BERA Conference, University of Lancaster, 12-15 September 1996

BERA Conference, University of Lancaster, 12-15 September 1996

DRAWING OUTRAGEOUS CONCLUSIONS FROM NATIONAL

ASSESSMENT RESULTS : WHERE WILL IT ALL END?

Professor Roger Murphy

School of Education, University of Nottingham

ABSTRACT

This paper reviews the rising availability and misuse of league tables of assessment results in education in the UK. It calls for a government health warning to be introduced for such tables. It also recommends the creation of a national database of assessment results along with other kinds of data about individuals and institutions to improve the likelihood of informed rather than ill-informed analyses of these data.

KEYWORDS

AssessmentResultsLeague TablesExaminations

BERA Conference, University of Lancaster, 12-15 September 1996

DRAWING OUTRAGEOUS CONCLUSIONS FROM NATIONAL

ASSESSMENT RESULTS : WHERE WILL IT ALL END?

Professor Roger Murphy

School of Education, University of Nottingham

1.The Growth of Large Scale Assessments in the UK

Forty years ago many students went through the years of compulsory schooling in the UK with the 11+ examination being the only major encounter that they had with any national educational assessment system. O level and A level examinations were then taken by a much smaller elite group, who stayed on in school after the statutory school leaving age.
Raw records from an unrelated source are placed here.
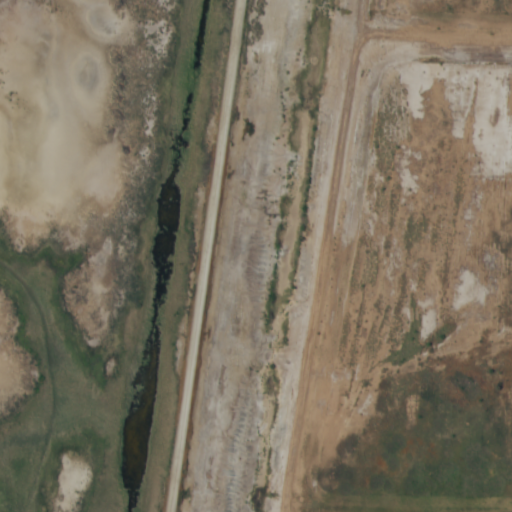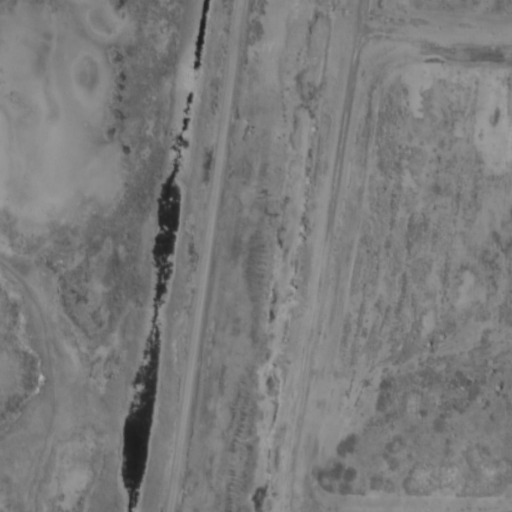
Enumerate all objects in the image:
road: (207, 256)
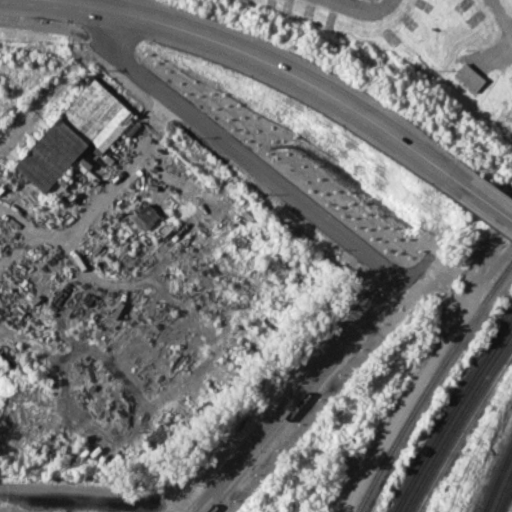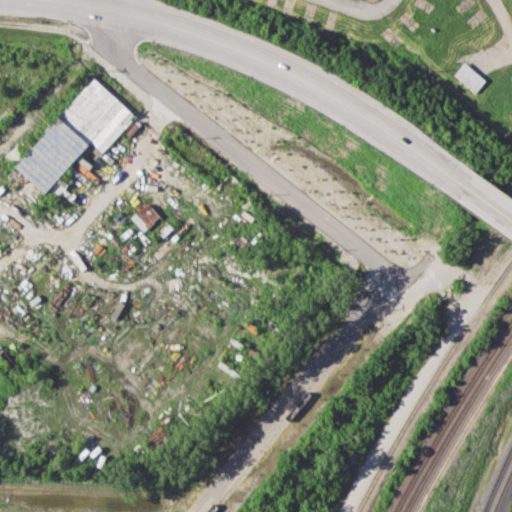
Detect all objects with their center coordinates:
road: (100, 3)
road: (336, 3)
road: (369, 11)
road: (502, 14)
road: (261, 58)
road: (498, 58)
building: (468, 76)
building: (73, 134)
building: (73, 134)
road: (129, 163)
road: (265, 173)
road: (479, 195)
building: (143, 217)
railway: (428, 383)
road: (411, 391)
road: (296, 393)
railway: (449, 414)
railway: (455, 421)
railway: (461, 430)
railway: (496, 477)
railway: (503, 492)
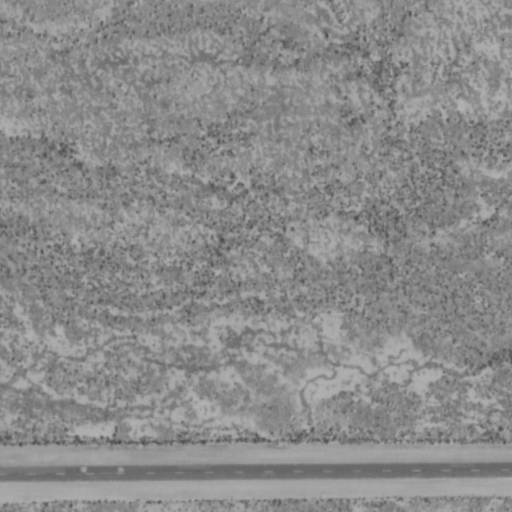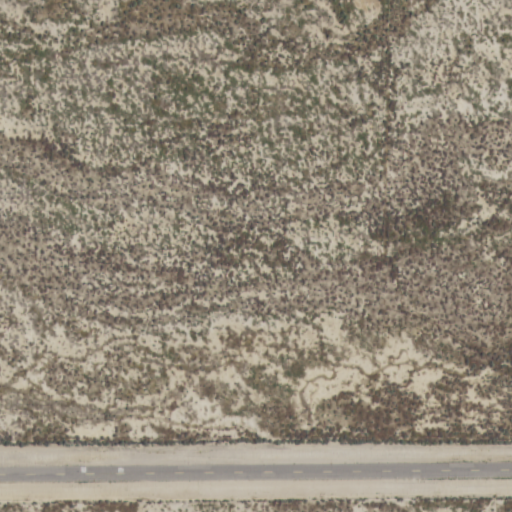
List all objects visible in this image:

A considerable sequence of reforms has led to the removal of 11+ selection (in most parts of the country), and the introduction of a considerable number of new schemes of assessment, which are intended to be taken by most, if not all, students in school education in the UK.

Following last week's announcement concerning the introduction of national baseline assessments for 5 year olds from September 1998, students attending schools and colleges will in due course encounter six phases of national assessments at 5, 7, 11, 14, 16 and 18. Four of these assessment points (7, 11, 14 and 16) come at the end of the four stages of the National Curriculum and the other two occur during the first term of primary schooling and in the final term for those who stay in education from 16-18.

2.The Possible Uses of Large Scale Assessments

The introduction of new tiers of national assessments has often resulted from a variety of motives. The National Curriculum Consultation Document (DES, 1987), which heralded the introduction of new assessments at 7, 11, 14 and 16, referred to a wide range of purposes, including informing pupils, parents and teachers about the progress of individual students, as well as providing a basis for comparing the performance of individual schools, LEAs, and even the national education system from year to year (Murphy, 1989).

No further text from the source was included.